● WHAT IS NEEDED: Could you please reproduce the entries exactly, leaving out any pictures?

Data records

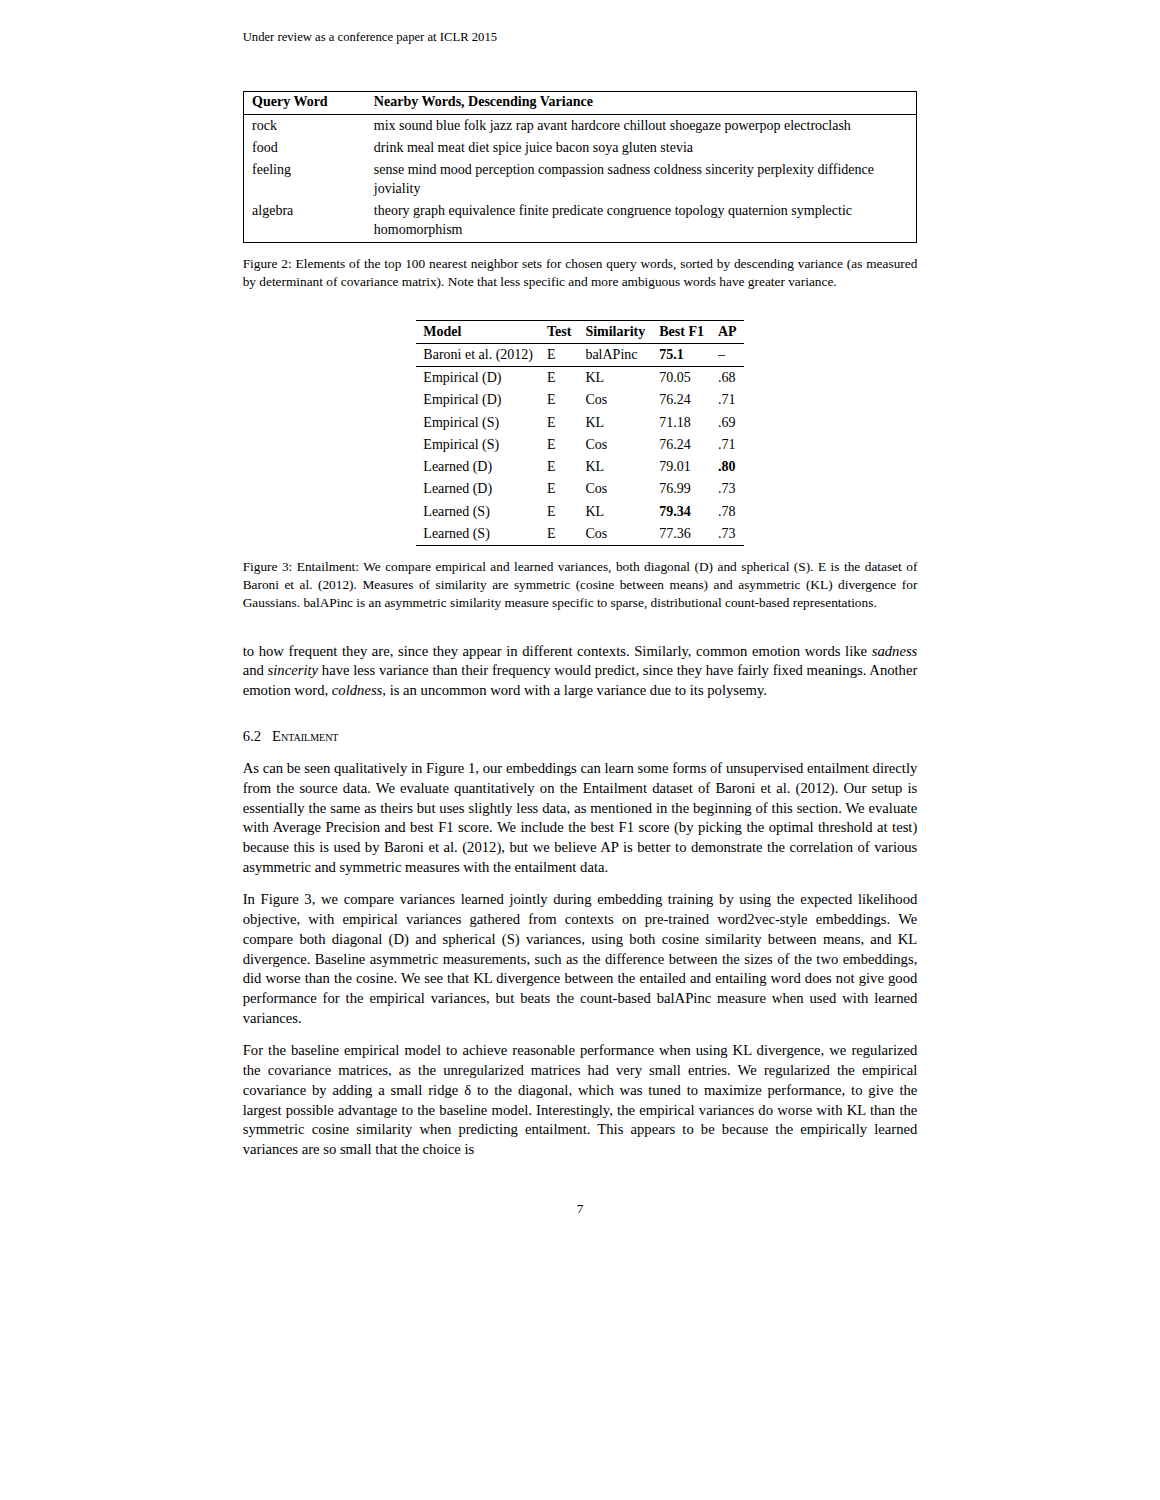Under review as a conference paper at ICLR 2015
| Query Word | Nearby Words, Descending Variance |
| --- | --- |
| rock | mix sound blue folk jazz rap avant hardcore chillout shoegaze powerpop electroclash |
| food | drink meal meat diet spice juice bacon soya gluten stevia |
| feeling | sense mind mood perception compassion sadness coldness sincerity perplexity diffidence joviality |
| algebra | theory graph equivalence finite predicate congruence topology quaternion symplectic homomorphism |
Figure 2: Elements of the top 100 nearest neighbor sets for chosen query words, sorted by descending variance (as measured by determinant of covariance matrix). Note that less specific and more ambiguous words have greater variance.
| Model | Test | Similarity | Best F1 | AP |
| --- | --- | --- | --- | --- |
| Baroni et al. (2012) | E | balAPinc | 75.1 | – |
| Empirical (D) | E | KL | 70.05 | .68 |
| Empirical (D) | E | Cos | 76.24 | .71 |
| Empirical (S) | E | KL | 71.18 | .69 |
| Empirical (S) | E | Cos | 76.24 | .71 |
| Learned (D) | E | KL | 79.01 | .80 |
| Learned (D) | E | Cos | 76.99 | .73 |
| Learned (S) | E | KL | 79.34 | .78 |
| Learned (S) | E | Cos | 77.36 | .73 |
Figure 3: Entailment: We compare empirical and learned variances, both diagonal (D) and spherical (S). E is the dataset of Baroni et al. (2012). Measures of similarity are symmetric (cosine between means) and asymmetric (KL) divergence for Gaussians. balAPinc is an asymmetric similarity measure specific to sparse, distributional count-based representations.
to how frequent they are, since they appear in different contexts. Similarly, common emotion words like sadness and sincerity have less variance than their frequency would predict, since they have fairly fixed meanings. Another emotion word, coldness, is an uncommon word with a large variance due to its polysemy.
6.2 Entailment
As can be seen qualitatively in Figure 1, our embeddings can learn some forms of unsupervised entailment directly from the source data. We evaluate quantitatively on the Entailment dataset of Baroni et al. (2012). Our setup is essentially the same as theirs but uses slightly less data, as mentioned in the beginning of this section. We evaluate with Average Precision and best F1 score. We include the best F1 score (by picking the optimal threshold at test) because this is used by Baroni et al. (2012), but we believe AP is better to demonstrate the correlation of various asymmetric and symmetric measures with the entailment data.
In Figure 3, we compare variances learned jointly during embedding training by using the expected likelihood objective, with empirical variances gathered from contexts on pre-trained word2vec-style embeddings. We compare both diagonal (D) and spherical (S) variances, using both cosine similarity between means, and KL divergence. Baseline asymmetric measurements, such as the difference between the sizes of the two embeddings, did worse than the cosine. We see that KL divergence between the entailed and entailing word does not give good performance for the empirical variances, but beats the count-based balAPinc measure when used with learned variances.
For the baseline empirical model to achieve reasonable performance when using KL divergence, we regularized the covariance matrices, as the unregularized matrices had very small entries. We regularized the empirical covariance by adding a small ridge δ to the diagonal, which was tuned to maximize performance, to give the largest possible advantage to the baseline model. Interestingly, the empirical variances do worse with KL than the symmetric cosine similarity when predicting entailment. This appears to be because the empirically learned variances are so small that the choice is
7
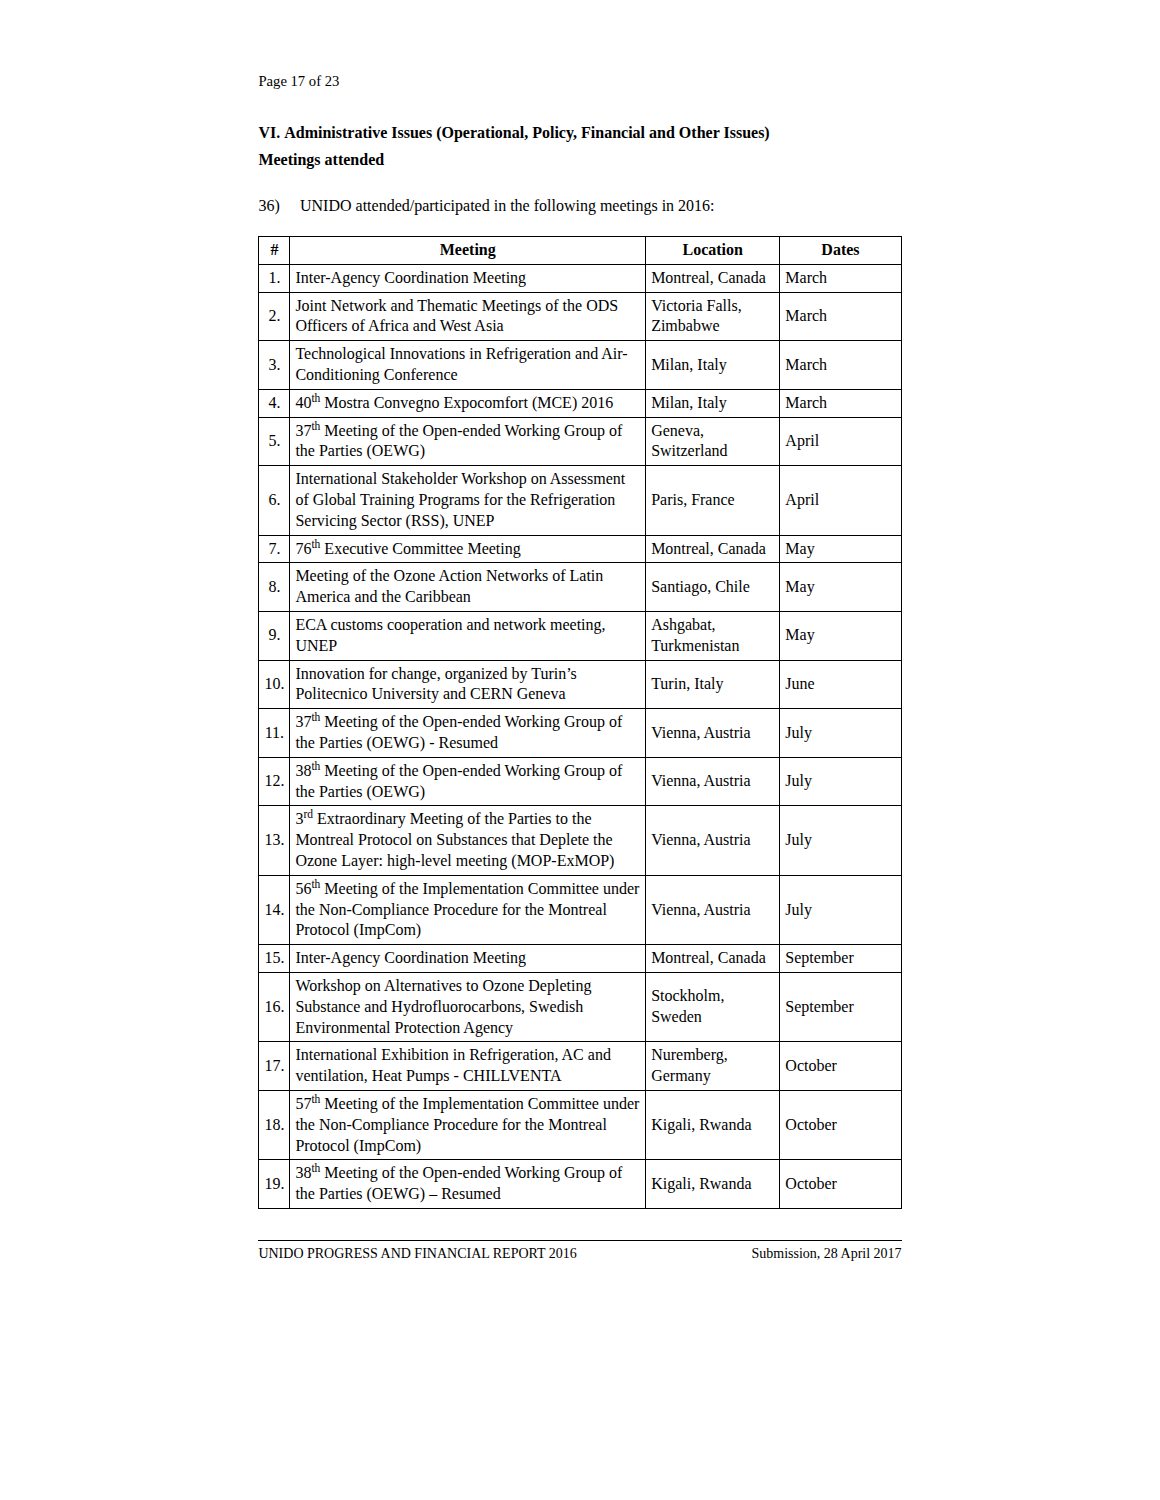Page 17 of 23
VI. Administrative Issues (Operational, Policy, Financial and Other Issues)
Meetings attended
36) UNIDO attended/participated in the following meetings in 2016:
| # | Meeting | Location | Dates |
| --- | --- | --- | --- |
| 1. | Inter-Agency Coordination Meeting | Montreal, Canada | March |
| 2. | Joint Network and Thematic Meetings of the ODS Officers of Africa and West Asia | Victoria Falls, Zimbabwe | March |
| 3. | Technological Innovations in Refrigeration and Air-Conditioning Conference | Milan, Italy | March |
| 4. | 40 th Mostra Convegno Expocomfort (MCE) 2016 | Milan, Italy | March |
| 5. | 37 th Meeting of the Open-ended Working Group of the Parties (OEWG) | Geneva, Switzerland | April |
| 6. | International Stakeholder Workshop on Assessment of Global Training Programs for the Refrigeration Servicing Sector (RSS), UNEP | Paris, France | April |
| 7. | 76 th Executive Committee Meeting | Montreal, Canada | May |
| 8. | Meeting of the Ozone Action Networks of Latin America and the Caribbean | Santiago, Chile | May |
| 9. | ECA customs cooperation and network meeting, UNEP | Ashgabat, Turkmenistan | May |
| 10. | Innovation for change, organized by Turin’s Politecnico University and CERN Geneva | Turin, Italy | June |
| 11. | 37 th Meeting of the Open-ended Working Group of the Parties (OEWG) - Resumed | Vienna, Austria | July |
| 12. | 38 th Meeting of the Open-ended Working Group of the Parties (OEWG) | Vienna, Austria | July |
| 13. | 3 rd Extraordinary Meeting of the Parties to the Montreal Protocol on Substances that Deplete the Ozone Layer: high-level meeting (MOP-ExMOP) | Vienna, Austria | July |
| 14. | 56 th Meeting of the Implementation Committee under the Non-Compliance Procedure for the Montreal Protocol (ImpCom) | Vienna, Austria | July |
| 15. | Inter-Agency Coordination Meeting | Montreal, Canada | September |
| 16. | Workshop on Alternatives to Ozone Depleting Substance and Hydrofluorocarbons, Swedish Environmental Protection Agency | Stockholm, Sweden | September |
| 17. | International Exhibition in Refrigeration, AC and ventilation, Heat Pumps - CHILLVENTA | Nuremberg, Germany | October |
| 18. | 57 th Meeting of the Implementation Committee under the Non-Compliance Procedure for the Montreal Protocol (ImpCom) | Kigali, Rwanda | October |
| 19. | 38 th Meeting of the Open-ended Working Group of the Parties (OEWG) – Resumed | Kigali, Rwanda | October |
UNIDO PROGRESS AND FINANCIAL REPORT 2016
Submission, 28 April 2017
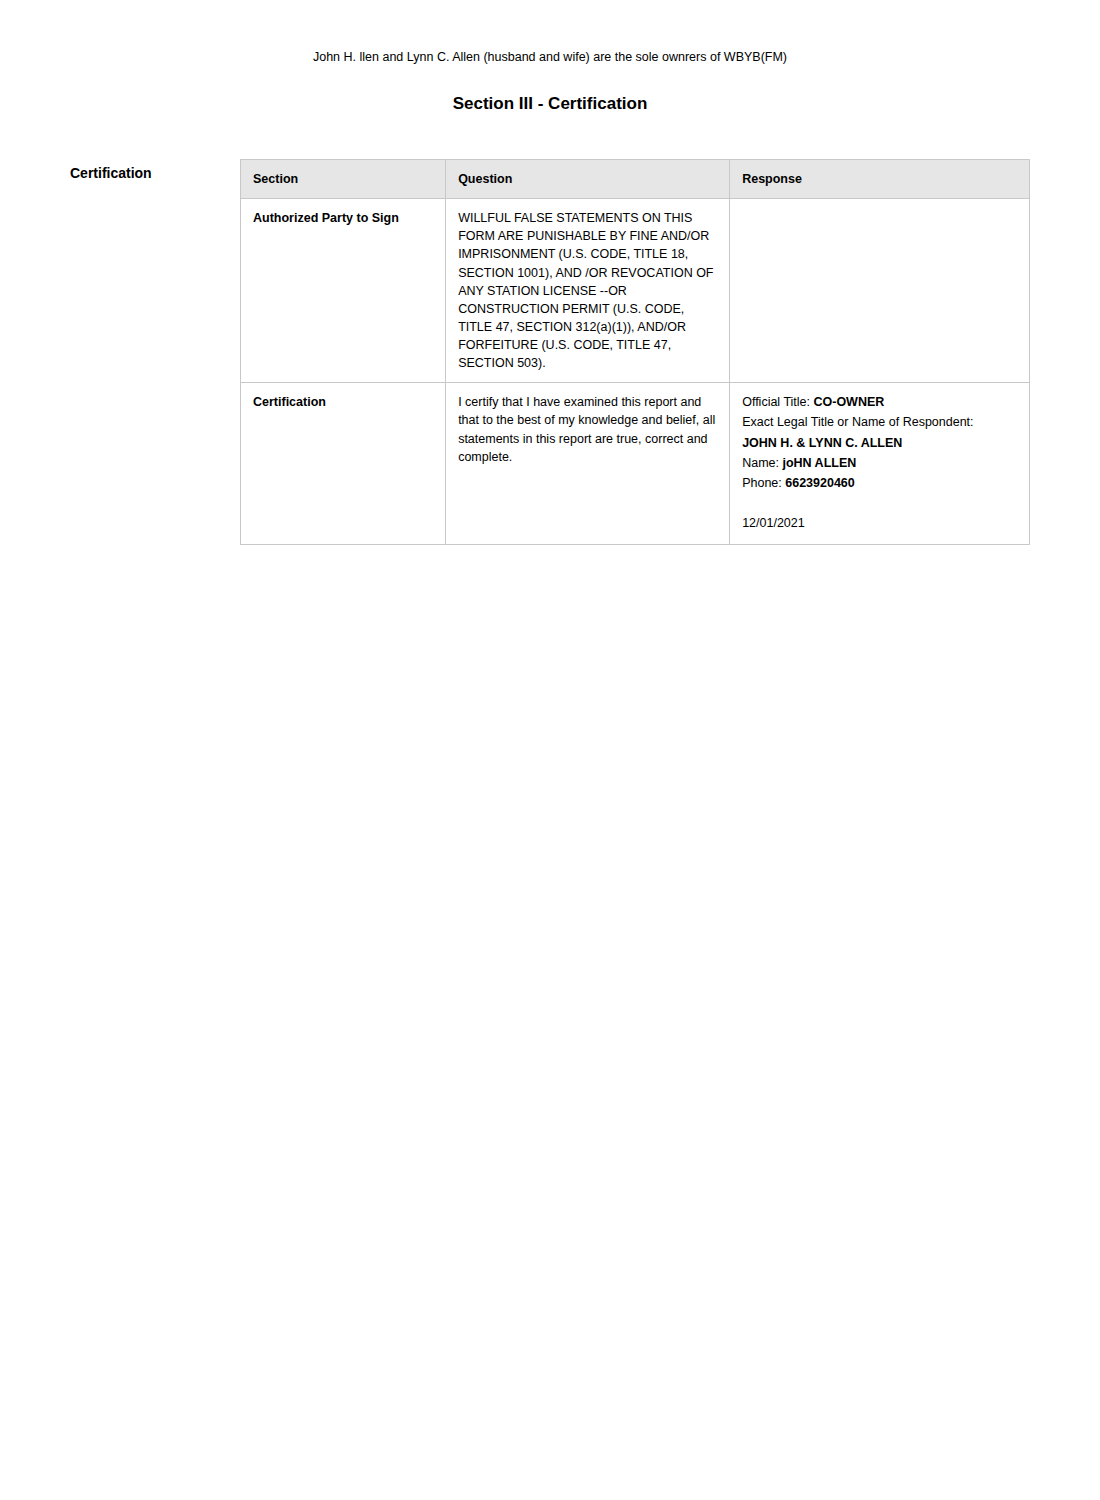John H. llen and Lynn C. Allen (husband and wife) are the sole ownrers of WBYB(FM)
Section III - Certification
Certification
| Section | Question | Response |
| --- | --- | --- |
| Authorized Party to Sign | WILLFUL FALSE STATEMENTS ON THIS FORM ARE PUNISHABLE BY FINE AND/OR IMPRISONMENT (U.S. CODE, TITLE 18, SECTION 1001), AND /OR REVOCATION OF ANY STATION LICENSE --OR CONSTRUCTION PERMIT (U.S. CODE, TITLE 47, SECTION 312(a)(1)), AND/OR FORFEITURE (U.S. CODE, TITLE 47, SECTION 503). | |
| Certification | I certify that I have examined this report and that to the best of my knowledge and belief, all statements in this report are true, correct and complete. | Official Title: CO-OWNER Exact Legal Title or Name of Respondent: JOHN H. & LYNN C. ALLEN Name: joHN ALLEN Phone: 6623920460 12/01/2021 |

● ANSWER TO THE PROBLEM:
Under review as a conference paper at ICLR 2015
| Query Word | Nearby Words, Descending Variance |
| --- | --- |
| rock | mix sound blue folk jazz rap avant hardcore chillout shoegaze powerpop electroclash |
| food | drink meal meat diet spice juice bacon soya gluten stevia |
| feeling | sense mind mood perception compassion sadness coldness sincerity perplexity diffidence joviality |
| algebra | theory graph equivalence finite predicate congruence topology quaternion symplectic homomorphism |
Figure 2: Elements of the top 100 nearest neighbor sets for chosen query words, sorted by descending variance (as measured by determinant of covariance matrix). Note that less specific and more ambiguous words have greater variance.
| Model | Test | Similarity | Best F1 | AP |
| --- | --- | --- | --- | --- |
| Baroni et al. (2012) | E | balAPinc | 75.1 | – |
| Empirical (D) | E | KL | 70.05 | .68 |
| Empirical (D) | E | Cos | 76.24 | .71 |
| Empirical (S) | E | KL | 71.18 | .69 |
| Empirical (S) | E | Cos | 76.24 | .71 |
| Learned (D) | E | KL | 79.01 | .80 |
| Learned (D) | E | Cos | 76.99 | .73 |
| Learned (S) | E | KL | 79.34 | .78 |
| Learned (S) | E | Cos | 77.36 | .73 |
Figure 3: Entailment: We compare empirical and learned variances, both diagonal (D) and spherical (S). E is the dataset of Baroni et al. (2012). Measures of similarity are symmetric (cosine between means) and asymmetric (KL) divergence for Gaussians. balAPinc is an asymmetric similarity measure specific to sparse, distributional count-based representations.
to how frequent they are, since they appear in different contexts. Similarly, common emotion words like sadness and sincerity have less variance than their frequency would predict, since they have fairly fixed meanings. Another emotion word, coldness, is an uncommon word with a large variance due to its polysemy.
6.2 Entailment
As can be seen qualitatively in Figure 1, our embeddings can learn some forms of unsupervised entailment directly from the source data. We evaluate quantitatively on the Entailment dataset of Baroni et al. (2012). Our setup is essentially the same as theirs but uses slightly less data, as mentioned in the beginning of this section. We evaluate with Average Precision and best F1 score. We include the best F1 score (by picking the optimal threshold at test) because this is used by Baroni et al. (2012), but we believe AP is better to demonstrate the correlation of various asymmetric and symmetric measures with the entailment data.
In Figure 3, we compare variances learned jointly during embedding training by using the expected likelihood objective, with empirical variances gathered from contexts on pre-trained word2vec-style embeddings. We compare both diagonal (D) and spherical (S) variances, using both cosine similarity between means, and KL divergence. Baseline asymmetric measurements, such as the difference between the sizes of the two embeddings, did worse than the cosine. We see that KL divergence between the entailed and entailing word does not give good performance for the empirical variances, but beats the count-based balAPinc measure when used with learned variances.
For the baseline empirical model to achieve reasonable performance when using KL divergence, we regularized the covariance matrices, as the unregularized matrices had very small entries. We regularized the empirical covariance by adding a small ridge δ to the diagonal, which was tuned to maximize performance, to give the largest possible advantage to the baseline model. Interestingly, the empirical variances do worse with KL than the symmetric cosine similarity when predicting entailment. This appears to be because the empirically learned variances are so small that the choice is
7
Page 17 of 23
VI. Administrative Issues (Operational, Policy, Financial and Other Issues)
Meetings attended
36) UNIDO attended/participated in the following meetings in 2016:
| # | Meeting | Location | Dates |
| --- | --- | --- | --- |
| 1. | Inter-Agency Coordination Meeting | Montreal, Canada | March |
| 2. | Joint Network and Thematic Meetings of the ODS Officers of Africa and West Asia | Victoria Falls, Zimbabwe | March |
| 3. | Technological Innovations in Refrigeration and Air-Conditioning Conference | Milan, Italy | March |
| 4. | 40 th Mostra Convegno Expocomfort (MCE) 2016 | Milan, Italy | March |
| 5. | 37 th Meeting of the Open-ended Working Group of the Parties (OEWG) | Geneva, Switzerland | April |
| 6. | International Stakeholder Workshop on Assessment of Global Training Programs for the Refrigeration Servicing Sector (RSS), UNEP | Paris, France | April |
| 7. | 76 th Executive Committee Meeting | Montreal, Canada | May |
| 8. | Meeting of the Ozone Action Networks of Latin America and the Caribbean | Santiago, Chile | May |
| 9. | ECA customs cooperation and network meeting, UNEP | Ashgabat, Turkmenistan | May |
| 10. | Innovation for change, organized by Turin’s Politecnico University and CERN Geneva | Turin, Italy | June |
| 11. | 37 th Meeting of the Open-ended Working Group of the Parties (OEWG) - Resumed | Vienna, Austria | July |
| 12. | 38 th Meeting of the Open-ended Working Group of the Parties (OEWG) | Vienna, Austria | July |
| 13. | 3 rd Extraordinary Meeting of the Parties to the Montreal Protocol on Substances that Deplete the Ozone Layer: high-level meeting (MOP-ExMOP) | Vienna, Austria | July |
| 14. | 56 th Meeting of the Implementation Committee under the Non-Compliance Procedure for the Montreal Protocol (ImpCom) | Vienna, Austria | July |
| 15. | Inter-Agency Coordination Meeting | Montreal, Canada | September |
| 16. | Workshop on Alternatives to Ozone Depleting Substance and Hydrofluorocarbons, Swedish Environmental Protection Agency | Stockholm, Sweden | September |
| 17. | International Exhibition in Refrigeration, AC and ventilation, Heat Pumps - CHILLVENTA | Nuremberg, Germany | October |
| 18. | 57 th Meeting of the Implementation Committee under the Non-Compliance Procedure for the Montreal Protocol (ImpCom) | Kigali, Rwanda | October |
| 19. | 38 th Meeting of the Open-ended Working Group of the Parties (OEWG) – Resumed | Kigali, Rwanda | October |
UNIDO PROGRESS AND FINANCIAL REPORT 2016
Submission, 28 April 2017
John H. llen and Lynn C. Allen (husband and wife) are the sole ownrers of WBYB(FM)
Section III - Certification
Certification
| Section | Question | Response |
| --- | --- | --- |
| Authorized Party to Sign | WILLFUL FALSE STATEMENTS ON THIS FORM ARE PUNISHABLE BY FINE AND/OR IMPRISONMENT (U.S. CODE, TITLE 18, SECTION 1001), AND /OR REVOCATION OF ANY STATION LICENSE --OR CONSTRUCTION PERMIT (U.S. CODE, TITLE 47, SECTION 312(a)(1)), AND/OR FORFEITURE (U.S. CODE, TITLE 47, SECTION 503). | |
| Certification | I certify that I have examined this report and that to the best of my knowledge and belief, all statements in this report are true, correct and complete. | Official Title: CO-OWNER Exact Legal Title or Name of Respondent: JOHN H. & LYNN C. ALLEN Name: joHN ALLEN Phone: 6623920460 12/01/2021 |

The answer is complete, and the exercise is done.